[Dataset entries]
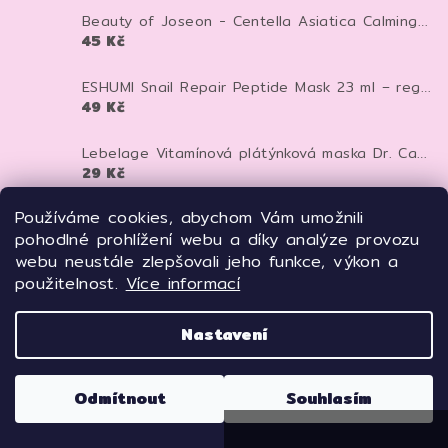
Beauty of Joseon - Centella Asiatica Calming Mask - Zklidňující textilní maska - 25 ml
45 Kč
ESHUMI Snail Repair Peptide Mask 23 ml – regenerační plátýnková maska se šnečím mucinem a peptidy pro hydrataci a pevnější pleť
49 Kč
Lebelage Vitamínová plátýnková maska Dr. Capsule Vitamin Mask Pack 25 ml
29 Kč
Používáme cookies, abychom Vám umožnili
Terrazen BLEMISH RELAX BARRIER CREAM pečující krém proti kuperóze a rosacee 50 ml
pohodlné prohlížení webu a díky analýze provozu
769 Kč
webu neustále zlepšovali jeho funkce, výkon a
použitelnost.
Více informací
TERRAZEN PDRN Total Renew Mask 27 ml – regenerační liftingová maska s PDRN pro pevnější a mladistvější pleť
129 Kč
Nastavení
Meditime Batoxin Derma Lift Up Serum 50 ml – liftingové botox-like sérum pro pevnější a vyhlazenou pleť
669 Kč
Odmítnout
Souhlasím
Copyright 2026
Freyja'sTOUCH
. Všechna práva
* * *
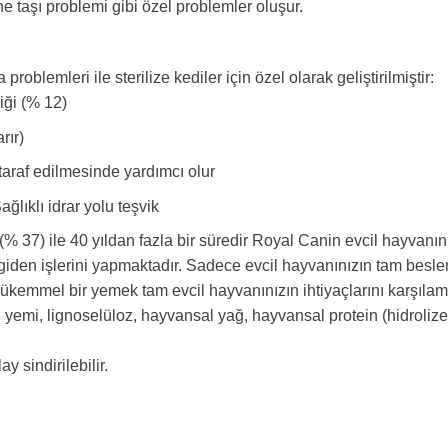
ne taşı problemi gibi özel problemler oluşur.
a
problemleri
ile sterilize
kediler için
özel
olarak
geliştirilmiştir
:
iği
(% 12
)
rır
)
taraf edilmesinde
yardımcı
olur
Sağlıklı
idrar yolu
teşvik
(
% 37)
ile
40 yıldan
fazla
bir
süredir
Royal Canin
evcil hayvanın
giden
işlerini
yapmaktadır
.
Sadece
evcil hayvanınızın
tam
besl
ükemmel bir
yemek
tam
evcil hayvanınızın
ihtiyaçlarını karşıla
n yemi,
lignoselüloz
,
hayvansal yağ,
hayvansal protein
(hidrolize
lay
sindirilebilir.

Exercise brief
Of all the entries above, how many lines contain the string "pevnější"? Answer with the number only.

Solution for this task
3